Dinkes Sambas Peringatkan Bahaya Sampah Plastik di Danau Sebedang, Berisiko Picu Gangguan Kesehatan
Sambas (Suara Kalbar) – Persoalan pencemaran lingkungan di kawasan wisata Danau Sebedang, Kecamatan Sebawi, Kabupaten Sambas menjadi sorotan Dinas Kesehatan Kabupaten Sambas. Kepala Dinas Kesehatan Sambas, dr. Ganjar Eko Prabowo, menilai penumpukan sampah plastik di sekitar danau berpotensi menimbulkan ancaman serius, baik bagi kesehatan masyarakat maupun keberlangsungan ekosistem danau.
Ia menjelaskan, dari aspek kesehatan lingkungan, sampah plastik yang menumpuk dapat mencemari air danau melalui proses pelapukan serta bercampur dengan limbah lainnya. Kondisi tersebut berisiko menurunkan kualitas air dan membahayakan masyarakat yang masih memanfaatkan air danau untuk berbagai aktivitas.
“Air yang sudah tercemar sangat mungkin mengandung bakteri, parasit, hingga zat kimia berbahaya. Ini tentu berisiko bagi kesehatan, terutama jika air danau digunakan untuk mandi, mencuci, atau bahkan sebagai sumber air baku,” ujar dr. Ganjar, Jumat (6/2/2026).
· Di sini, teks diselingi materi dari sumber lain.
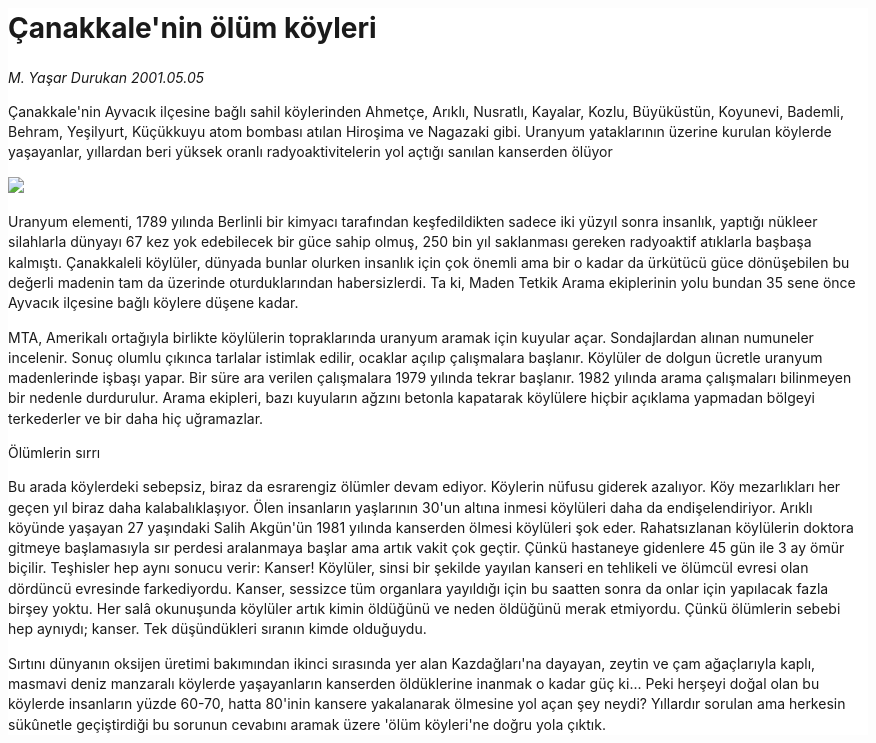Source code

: # Çanakkale'nin ölüm köyleri

*M. Yaşar Durukan 2001.05.05*

<div>
 <p class="spot">
  Çanakkale'nin Ayvacık ilçesine bağlı sahil köylerinden Ahmetçe, Arıklı, Nusratlı, Kayalar, Kozlu, Büyüküstün, Koyunevi, Bademli, Behram, Yeşilyurt, Küçükkuyu atom bombası atılan Hiroşima ve Nagazaki gibi. Uranyum yataklarının üzerine kurulan köylerde yaşayanlar, yıllardan beri yüksek oranlı radyoaktivitelerin yol açtığı sanılan kanserden ölüyor
 </p>
 <p class="metin">
 </p>
 <img border="0" src="/web/20020215053157im_/http://www.aksiyon.com.tr/2001/335/resimler/Canakkale.jpg"/>
 <p class="metin">
  Uranyum elementi, 1789 yılında Berlinli bir kimyacı tarafından keşfedildikten sadece iki yüzyıl sonra insanlık, yaptığı nükleer silahlarla dünyayı 67 kez yok edebilecek bir güce sahip olmuş, 250 bin yıl saklanması gereken radyoaktif atıklarla başbaşa kalmıştı. Çanakkaleli köylüler, dünyada bunlar olurken insanlık için çok önemli ama bir o kadar da ürkütücü güce dönüşebilen bu değerli madenin tam da üzerinde oturduklarından habersizlerdi. Ta ki, Maden Tetkik Arama ekiplerinin yolu bundan 35 sene önce Ayvacık ilçesine bağlı köylere düşene kadar.
 </p>
 <p class="metin">
  MTA, Amerikalı ortağıyla birlikte köylülerin topraklarında uranyum aramak için kuyular açar. Sondajlardan alınan numuneler incelenir. Sonuç olumlu çıkınca tarlalar istimlak edilir, ocaklar açılıp çalışmalara başlanır. Köylüler de dolgun ücretle uranyum madenlerinde işbaşı yapar. Bir süre ara verilen çalışmalara 1979 yılında tekrar başlanır. 1982 yılında arama çalışmaları bilinmeyen bir nedenle durdurulur. Arama ekipleri, bazı kuyuların ağzını betonla kapatarak köylülere hiçbir açıklama yapmadan bölgeyi terkederler ve bir daha hiç uğramazlar.
 </p>
 <p class="arabaslik">
  Ölümlerin sırrı
 </p>
 <p class="metin">
  Bu arada köylerdeki sebepsiz, biraz da esrarengiz ölümler devam ediyor. Köylerin nüfusu giderek azalıyor. Köy mezarlıkları her geçen yıl biraz daha kalabalıklaşıyor. Ölen insanların yaşlarının 30'un altına inmesi köylüleri daha da endişelendiriyor. Arıklı köyünde yaşayan 27 yaşındaki Salih Akgün'ün 1981 yılında kanserden ölmesi köylüleri şok eder. Rahatsızlanan köylülerin doktora gitmeye başlamasıyla sır perdesi aralanmaya başlar ama artık vakit çok geçtir. Çünkü hastaneye gidenlere 45 gün ile 3 ay ömür biçilir. Teşhisler hep aynı sonucu verir: Kanser! Köylüler, sinsi bir şekilde yayılan kanseri en tehlikeli ve ölümcül evresi olan dördüncü evresinde farkediyordu. Kanser, sessizce tüm organlara yayıldığı için bu saatten sonra da onlar için yapılacak fazla birşey yoktu. Her salâ okunuşunda köylüler artık kimin öldüğünü ve neden öldüğünü merak etmiyordu. Çünkü ölümlerin sebebi hep aynıydı; kanser. Tek düşündükleri sıranın kimde olduğuydu.
 </p>
 <p class="metin">
  Sırtını dünyanın oksijen üretimi bakımından ikinci sırasında yer alan Kazdağları'na dayayan, zeytin ve çam ağaçlarıyla kaplı, masmavi deniz manzaralı köylerde yaşayanların kanserden öldüklerine inanmak o kadar güç ki... Peki herşeyi doğal olan bu köylerde insanların yüzde 60-70, hatta 80'inin kansere yakalanarak ölmesine yol açan şey neydi? Yıllardır sorulan ama herkesin sükûnetle geçiştirdiği bu sorunun cevabını aramak üzere 'ölüm köyleri'ne doğru yola çıktık.
 </p>
 <p class="metin">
Lebih lanjut, ia mengungkapkan bahwa sampah plastik yang terpapar sinar matahari dan air dalam jangka panjang dapat terurai menjadi mikroplastik. Partikel kecil tersebut dikhawatirkan masuk ke tubuh manusia, baik melalui penggunaan air danau maupun melalui ikan yang dikonsumsi masyarakat.
“Mikroplastik ini tidak terlihat secara kasat mata, namun jika terpapar terus-menerus, dampaknya terhadap kesehatan manusia bisa sangat serius dalam jangka panjang,” katanya.
Selain itu, tumpukan sampah juga berpotensi menjadi tempat berkembang biaknya vektor penyakit seperti nyamuk dan lalat. Menurut Ganjar, kondisi ini dapat meningkatkan risiko penyakit menular, terlebih Danau Sebedang merupakan destinasi wisata yang kerap ramai dikunjungi masyarakat.
“Lingkungan yang kotor sangat mudah menjadi sarang nyamuk dan lalat. Jika tidak ditangani dengan baik, ini bisa memicu munculnya berbagai penyakit,” tegasnya.
Ia menambahkan, pencemaran sampah plastik tidak hanya berdampak pada kesehatan manusia, tetapi juga mengganggu keseimbangan ekosistem danau. Sampah yang mengapung di permukaan air dapat menghambat masuknya cahaya matahari dan menurunkan kualitas air, sehingga mengancam kehidupan biota air.
Ia berharap adanya peran aktif seluruh pihak dalam menjaga kebersihan kawasan wisata Danau Sebedang. Ia juga menekankan pentingnya edukasi kepada masyarakat dan pengunjung agar tidak membuang sampah sembarangan.
“Upaya bersama antara pemerintah, pengelola wisata, dan masyarakat sangat dibutuhkan agar Danau Sebedang tetap bersih, sehat, dan aman bagi semua,” pungkasnya.